Die CDU will heute auf ihrem Sonderparteitag eine neue Generalsekretärin wählen. Zudem sollen die Delegierten den Vertrag über eine Neuauflage der Großen Koalition absegnen. Sehr sehr zwölf Jahre ist Volksvertreter als Bundeskanzlerin im Amt. Gestern abend zeigte sie, dass sie weiterhin für eine Überraschung gut ist. Neue Bildungsministerin soll Anja Karliczek werden. Für viele ist die Bundestagsabgeordnete ein wirklich neues Gesicht. Die CDU-Chefin ist in den höchsten Tönen reden für die 46-järhige Karliczek aus dem Münsterland.
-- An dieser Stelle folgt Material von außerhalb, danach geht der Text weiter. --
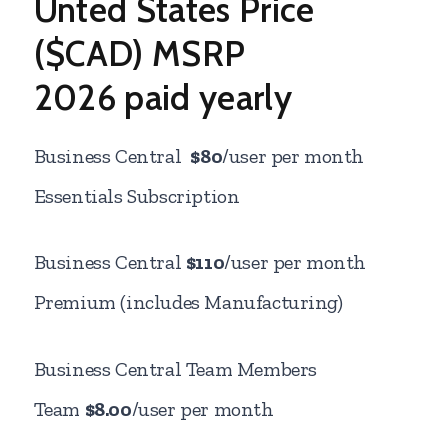
Unted States Price
($CAD) MSRP
2026 paid yearly
Business Central
$80
/user per month
Essentials Subscription
Business Central
$110
/user per month
Premium (includes Manufacturing)
Business Central Team Members
Team
$8.00
/user per month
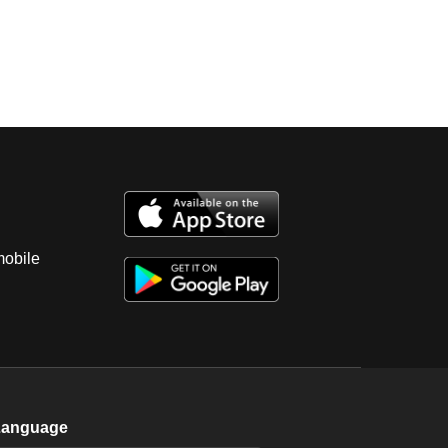
mobile
Language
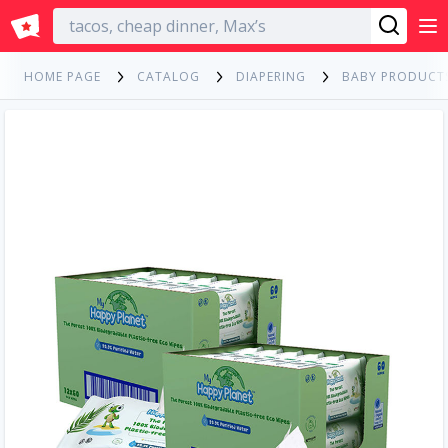
English
HOME PAGE
CATALOG
DIAPERING
BABY PRODUCT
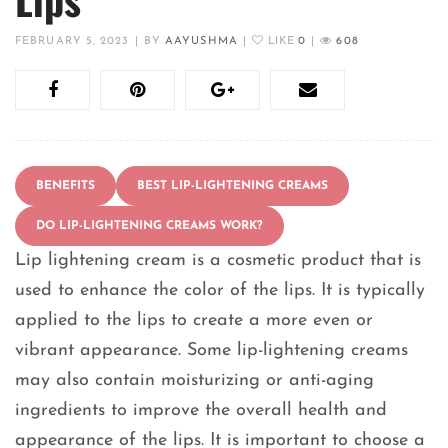
FEBRUARY 5, 2023
|
BY
AAYUSHMA
|
LIKE
0
|
608
BENEFITS
BEST LIP-LIGHTENING CREAMS
DO LIP-LIGHTENING CREAMS WORK?
Lip lightening cream is a cosmetic product that is
used to enhance the color of the lips. It is typically
applied to the lips to create a more even or
vibrant appearance. Some lip-lightening creams
may also contain moisturizing or anti-aging
ingredients to improve the overall health and
appearance of the lips. It is important to choose a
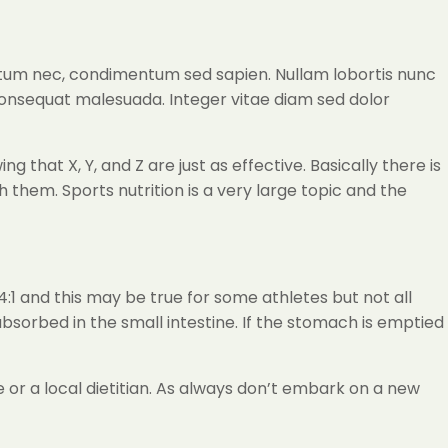
ictum nec, condimentum sed sapien. Nullam lobortis nunc
consequat malesuada. Integer vitae diam sed dolor
that X, Y, and Z are just as effective. Basically there is
hem. Sports nutrition is a very large topic and the
4:1 and this may be true for some athletes but not all
 absorbed in the small intestine. If the stomach is emptied
 or a local dietitian. As always don’t embark on a new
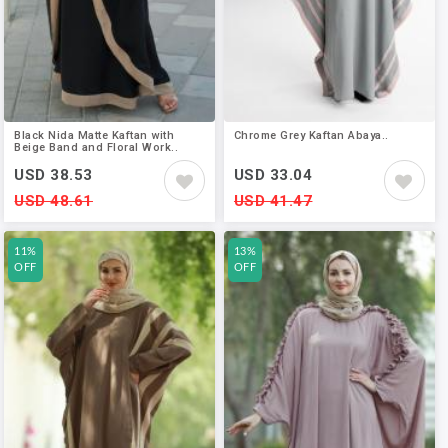
Black Nida Matte Kaftan with
Chrome Grey Kaftan Abaya..
Beige Band and Floral Work..
USD 38.53
USD 33.04
USD 48.61
USD 41.47
11%
13%
OFF
OFF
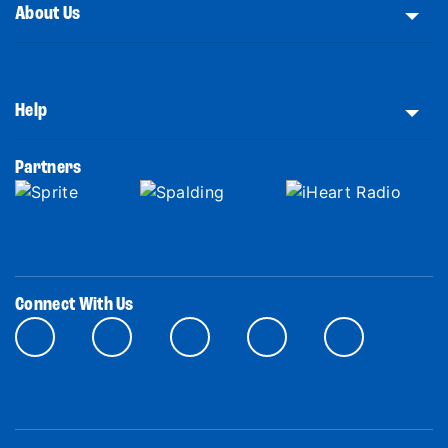
About Us
Help
Partners
Connect With Us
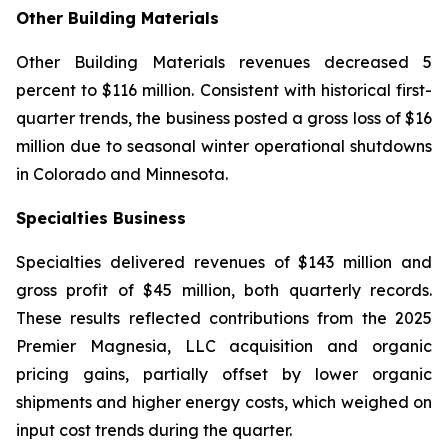
Other Building Materials
Other Building Materials revenues decreased 5
percent to $116 million. Consistent with historical first-
quarter trends, the business posted a gross loss of $16
million due to seasonal winter operational shutdowns
in Colorado and Minnesota.
Specialties Business
Specialties delivered revenues of $143 million and
gross profit of $45 million, both quarterly records.
These results reflected contributions from the 2025
Premier Magnesia, LLC acquisition and organic
pricing gains, partially offset by lower organic
shipments and higher energy costs, which weighed on
input cost trends during the quarter.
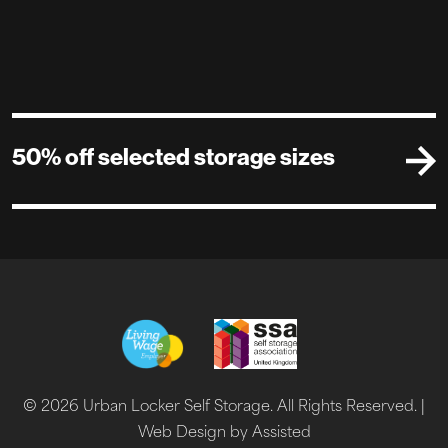
50% off selected storage sizes
© 2026 Urban Locker Self Storage. All Rights Reserved. |
Web Design by Assisted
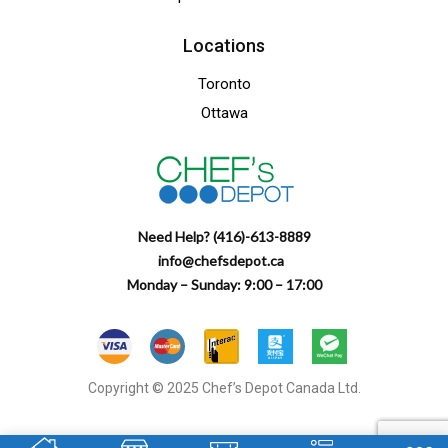
Locations
Toronto
Ottawa
Need Help? (416)-613-8889
info@chefsdepot.ca
Monday – Sunday: 9:00 – 17:00
Copyright © 2025 Chef’s Depot Canada Ltd.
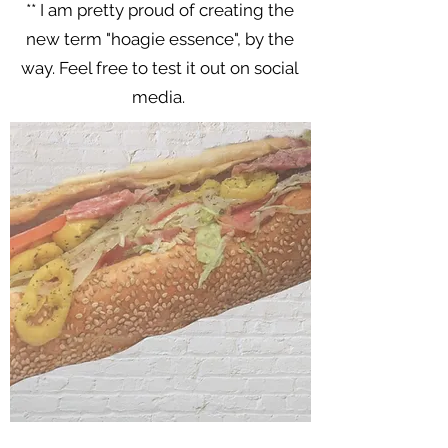
** I am pretty proud of creating the
new term "hoagie essence", by the
way. Feel free to test it out on social
media.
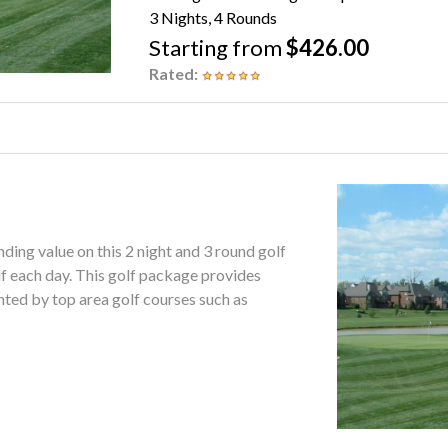
3 Nights, 4 Rounds
Starting from
$426.00
Rated:
ing value on this 2 night and 3 round golf
package provides
ghted by top area golf courses such as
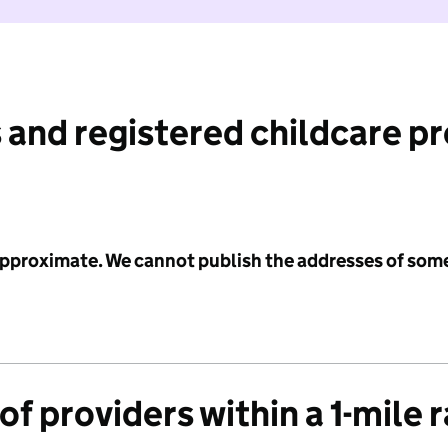
 and registered childcare p
 approximate. We cannot publish the addresses of som
f providers within a 1-mile 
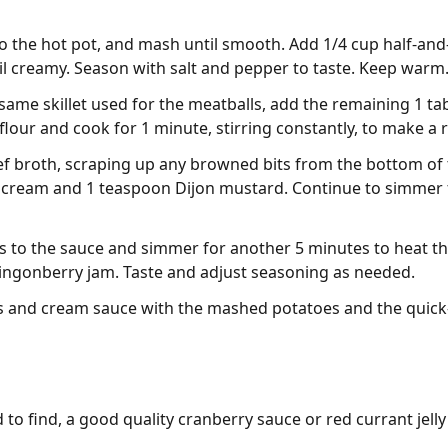
to the hot pot, and mash until smooth. Add 1/4 cup half-and
til creamy. Season with salt and pepper to taste. Keep warm
same skillet used for the meatballs, add the remaining 1 tab
flour and cook for 1 minute, stirring constantly, to make a 
ef broth, scraping up any browned bits from the bottom of 
 cream and 1 teaspoon Dijon mustard. Continue to simmer fo
s to the sauce and simmer for another 5 minutes to heat t
 lingonberry jam. Taste and adjust seasoning as needed.
s and cream sauce with the mashed potatoes and the quick
d to find, a good quality cranberry sauce or red currant jelly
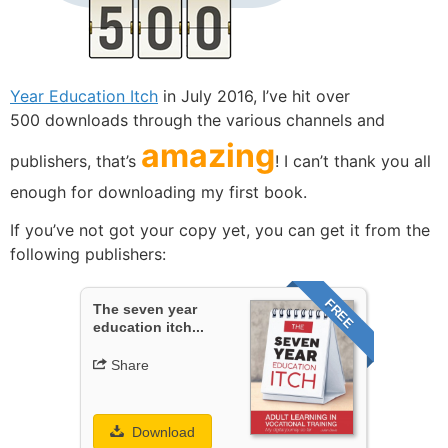
Year Education Itch
in July 2016, I’ve hit over
500 downloads through the various channels and
amazing
publishers, that’s
! I can’t thank you all
enough for downloading my first book.
If you’ve not got your copy yet, you can get it from the
following publishers:
FREE
The seven year
education itch...
Share
Download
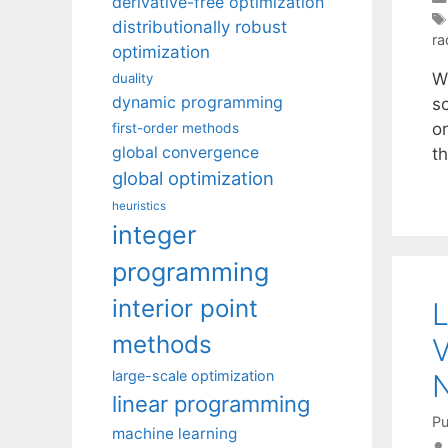
derivative-free optimization
distributionally robust
ra
optimization
W
duality
dynamic programming
s
or
first-order methods
global convergence
t
global optimization
heuristics
integer
programming
interior point
L
methods
V
large-scale optimization
N
linear programming
Pu
machine learning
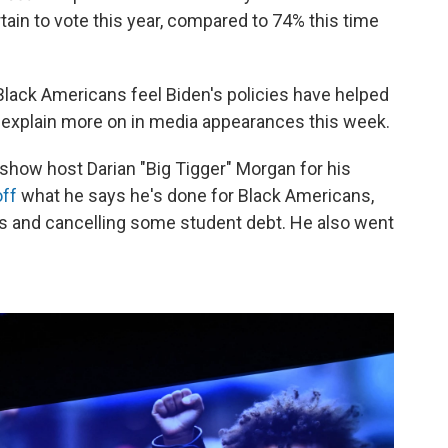
rtain to vote this year, compared to 74% this time
Black Americans feel Biden's policies have helped
o explain more on in media appearances this week.
 show host Darian "Big Tigger" Morgan for his
off
what he says he's done for Black Americans,
s and cancelling some student debt. He also went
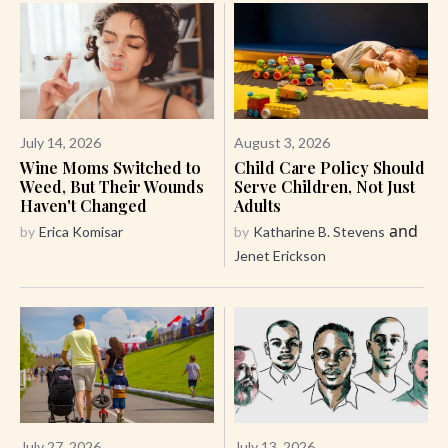
July 14, 2026
August 3, 2026
Wine Moms Switched to
Child Care Policy Should
Weed, But Their Wounds
Serve Children, Not Just
Haven't Changed
Adults
and
by
Erica Komisar
by
Katharine B. Stevens
Jenet Erickson
July 27, 2026
July 13, 2026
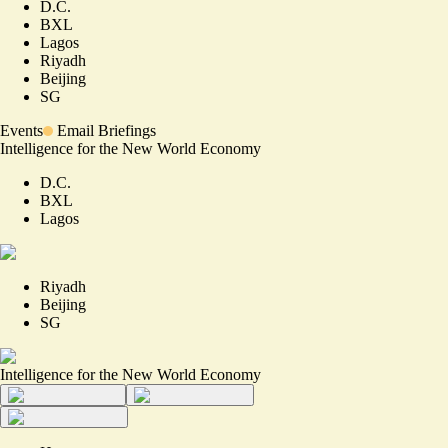
D.C.
BXL
Lagos
Riyadh
Beijing
SG
Events
Email Briefings
Intelligence for the New World Economy
D.C.
BXL
Lagos
Riyadh
Beijing
SG
Intelligence for the New World Economy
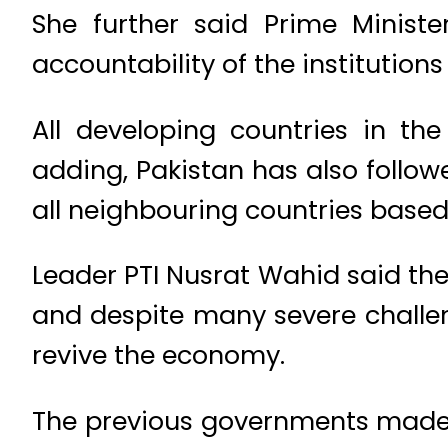
She further said Prime Minist
accountability of the institution
All developing countries in th
adding, Pakistan has also followe
all neighbouring countries based
Leader PTI Nusrat Wahid said th
and despite many severe challe
revive the economy.
The previous governments made 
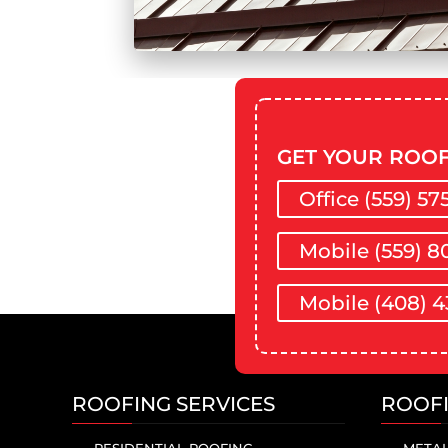
GET YOUR ROOF
Office (559) 57
Mobile (559) 8
Mobile (408) 4
ROOFING SERVICES
ROOF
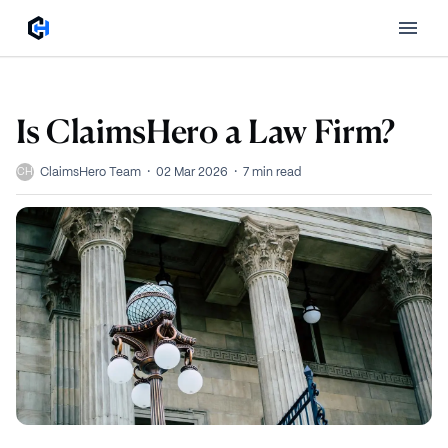
Is ClaimsHero a Law Firm?
·
·
ClaimsHero Team
02 Mar 2026
7
min read
CH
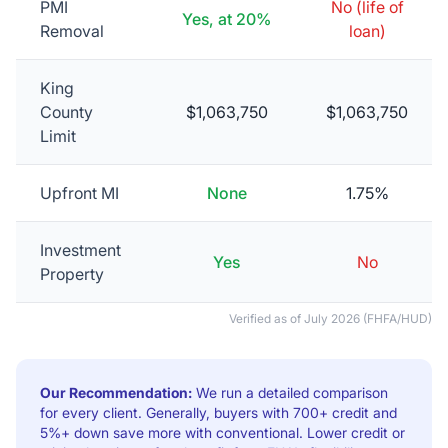
PMI
No (life of
Yes, at 20%
Removal
loan)
King
County
$1,063,750
$1,063,750
Limit
Upfront MI
None
1.75%
Investment
Yes
No
Property
Verified as of
July 2026
(FHFA/HUD)
Our Recommendation:
We run a detailed comparison
for every client. Generally, buyers with 700+ credit and
5%+ down save more with conventional. Lower credit or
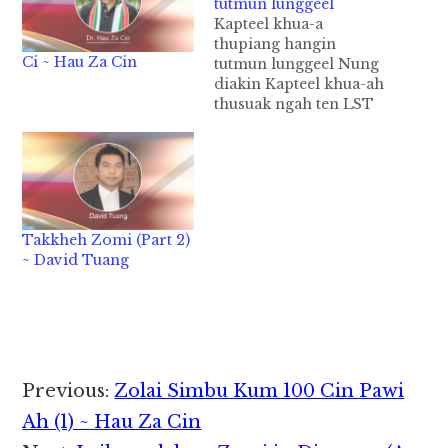
tutmun lunggeel
Kapteel khua-a
thupiang hangin
Ci ~ Hau Za Cin
tutmun lunggeel Nung
diakin Kapteel khua-ah
thusuak ngah ten LST
phum uh hi cih a kua
peuhin social media
tuamtuam pan leh thu
leng kiza kim tek ding
hi. Khuathak khua-ah
ZBCM in LST bu 12
Takkheh Zomi (Part 2)
phum a, Khuapi ah AG
~ David Tuang
pawlpi mi panin bu
nih…
Reader
Previous:
Zolai Simbu Kum 100 Cin Pawi
Interactions
Ah (1) ~ Hau Za Cin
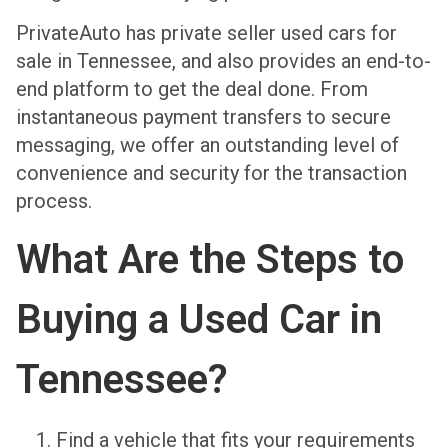
PrivateAuto has private seller used cars for
sale in Tennessee, and also provides an end-to-
end platform to get the deal done. From
instantaneous payment transfers to secure
messaging, we offer an outstanding level of
convenience and security for the transaction
process.
What Are the Steps to
Buying a Used Car in
Tennessee?
Find a vehicle that fits your requirements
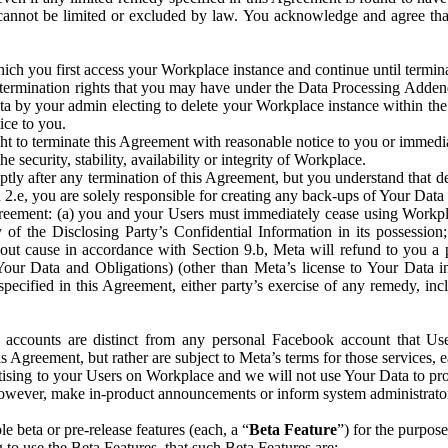
that cannot be limited or excluded by law. You acknowledge and agree t
 you first access your Workplace instance and continue until terminat
termination rights that you may have under the Data Processing Adden
ta by your admin electing to delete your Workplace instance within the
ice to you.
ght to terminate this Agreement with reasonable notice to you or immed
 security, stability, availability or integrity of Workplace.
ly after any termination of this Agreement, but you understand that de
ion 2.e, you are solely responsible for creating any back-ups of Your Dat
eement: (a) you and your Users must immediately cease using Workplace;
 of the Disclosing Party’s Confidential Information in its possessio
hout cause in accordance with Section 9.b, Meta will refund to you a 
 (Your Data and Obligations) (other than Meta’s license to Your Data 
ecified in this Agreement, either party’s exercise of any remedy, incl
 accounts are distinct from any personal Facebook account that Us
is Agreement, but rather are subject to Meta’s terms for those services,
ising to your Users on Workplace and we will not use Your Data to prov
wever, make in-product announcements or inform system administrators a
 beta or pre-release features (each, a “
Beta Feature
”) for the purpos
o use the Beta Features, that such Beta Features are:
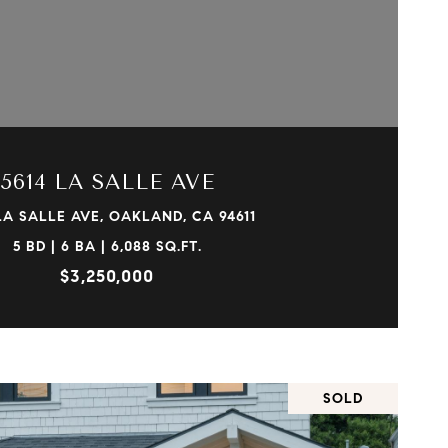
VIEW PROPERTY
5614 LA SALLE AVE
LA SALLE AVE, OAKLAND, CA 94611
5 BD | 6 BA | 6,088 SQ.FT.
$3,250,000
SOLD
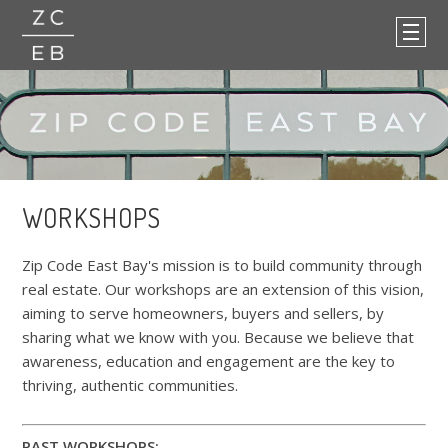
WORKSHOPS
Zip Code East Bay's mission is to build community through
real estate. Our workshops are an extension of this vision,
aiming to serve homeowners, buyers and sellers, by
sharing what we know with you. Because we believe that
awareness, education and engagement are the key to
thriving, authentic communities.
PAST WORKSHOPS:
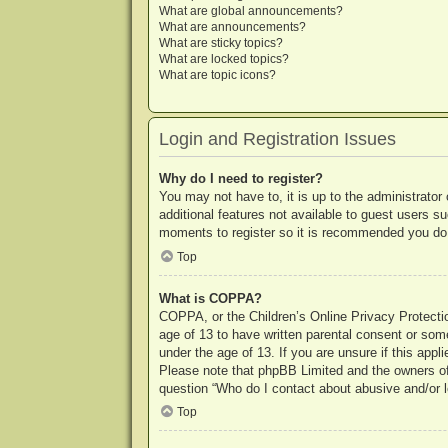
What are global announcements?
What are announcements?
What are sticky topics?
What are locked topics?
What are topic icons?
Login and Registration Issues
Why do I need to register?
You may not have to, it is up to the administrator
additional features not available to guest users s
moments to register so it is recommended you do
Top
What is COPPA?
COPPA, or the Children’s Online Privacy Protection
age of 13 to have written parental consent or some
under the age of 13. If you are unsure if this appl
Please note that phpBB Limited and the owners of t
question “Who do I contact about abusive and/or le
Top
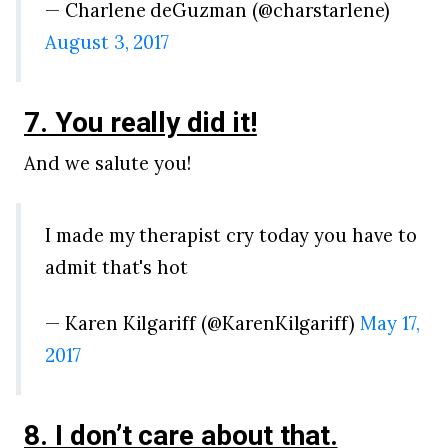
— Charlene deGuzman (@charstarlene)
August 3, 2017
7. You really did it!
And we salute you!
I made my therapist cry today you have to
admit that's hot
— Karen Kilgariff (@KarenKilgariff)
May 17,
2017
8. I don’t care about that.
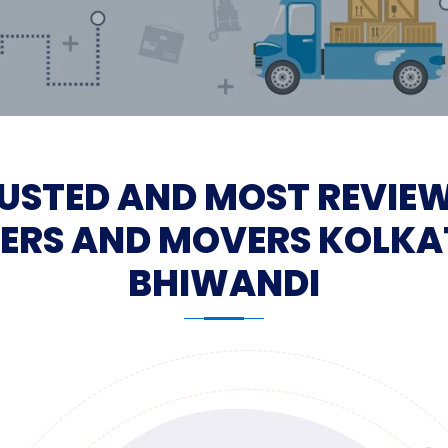
USTED AND MOST REVIE
ERS AND MOVERS KOLKA
BHIWANDI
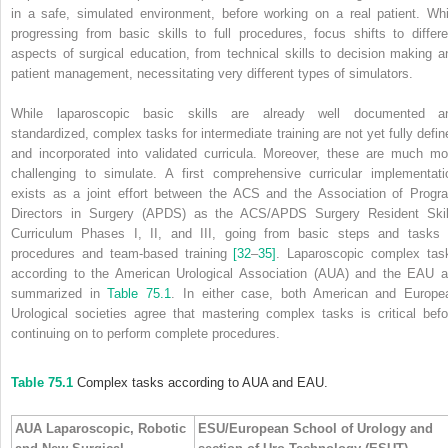
in a safe, simulated environment, before working on a real patient. Whi
progressing from basic skills to full procedures, focus shifts to differe
aspects of surgical education, from technical skills to decision making a
patient management, necessitating very different types of simulators.
While laparoscopic basic skills are already well documented a
standardized, complex tasks for intermediate training are not yet fully defin
and incorporated into validated curricula. Moreover, these are much mo
challenging to simulate. A first comprehensive curricular implementati
exists as a joint effort between the ACS and the Association of Progr
Directors in Surgery (APDS) as the ACS/APDS Surgery Resident Skil
Curriculum Phases I, II, and III, going from basic steps and tasks 
procedures and team‐based training
[32
–
35]
. Laparoscopic complex tas
according to the American Urological Association (AUA) and the EAU a
summarized in
Table 75.1
. In either case, both American and Europe
Urological societies agree that mastering complex tasks is critical befo
continuing on to perform complete procedures.
Table 75.1
Complex tasks according to AUA and EAU.
AUA Laparoscopic, Robotic
ESU/European School of Urology and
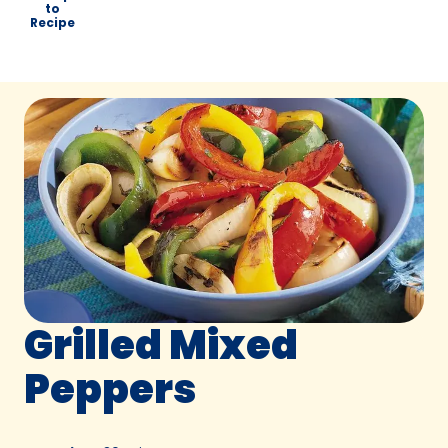
to
Recipe
Grilled Mixed
Peppers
Nach zwei Ausbildungen hängte die Mutter dreier Kinder noch ein Fernstudium dran. Helge Braun wird Chef des Bundeskanzleramts. Außerdem dabei ist Julia Klöckner als Landwirtschaftsministerin, Ursula deren Leyen bleibt Verteidigungsministerin, um Wirtschaft und Energie kümmert sich künftig Peter Altmaier. Merkels zweite Überraschung ist, dass sie ihren Kritiker Jens Spahn dem Bundespräsidenten als Gesundheitsminister vorschlagen will. Sie will ihn so in die Kabinettsdisziplin einbinden. Ein Minister aus Ostdeutschland ist jedoch nicht vorgesehen. Es ist also genügend Gesprächsbedarf für den Tagesordnungspunkt „Aussprache“ beim außerordentlichen Parteitag heute. Bevor es dazu kommt, will die Parteivorsitzende noch einmal für den Vertrag mit CSU und SPD werben. Die Delegierten sollen dann mittags beschließen, dass ihre Partei in eine Neuauflage der Großen Koalition eintritt. Ursprünglich sollte es das auch schon gewesen sein hiermit Programm des Parteitags. Doch dann machte Peter Tauber den Weg frei, das Amt des Generalsekretärs neu vakant. Sagen wir mal wird heute schon Annegret Kramp-Karrenbauer gewählt werden. Die saarländische Ministerpräsidentin tauscht Regierungs- gegen Parteiamt. Kramp-Karrenbauer zuletzt. Die Wahl von AKK – wie der lange Name der 55-Jährigen gern abgekürzt wird – gilt als sicher. Doch wie immer auf Parteitagen gilt das Ergebnis als Gradmesser für den Rückhalt in der Partei.

Ein E-Bike kommt den Radweg entlang geflitzt. Im Sattel sitzt: niemand. Es beschleunigt, bremst und lenkt selbst. Sein Ziel ist die nächste U-Bahn-Haltestelle. Dorthin hat es eine Mutter per App bestellt, aus der Bahn, in der sie mit ihren beiden Kindern und drei dicken Einkaufstaschen sitzt. Als sie an der Haltestelle ankommen, wartet das dreirädrige Fahrrad schon. Die Frau authentifiziert sich per QR-Code-Scan, das Schloss am Rad springt auf, und auf geht’s nachhause. Die Mutter tritt in die Pedale und freut sich angesichts der Last über elektrische Unterstützung. Dieses fiktive Anwendungsszenario fänden mache vielleicht „spinnert“, sagt Stephan Schmidt. Und doch arbeitet der Juniorprofessor für autonome Fahrzeuge an der Universität Magdeburg in einem Team aus Maschinenbauern, Informatikern, Logistikern und Umweltpsychologen mit allem Forscherernst am selbstfahrenden Bike. Als Lastenrad mit variablen Aufsätzen zum Transport von Waren oder auch Kindern könne es die innerstädtische Mobilität revolutionieren. Das mit Technik vollgepackte Versuchsfahrrad existiert bereits.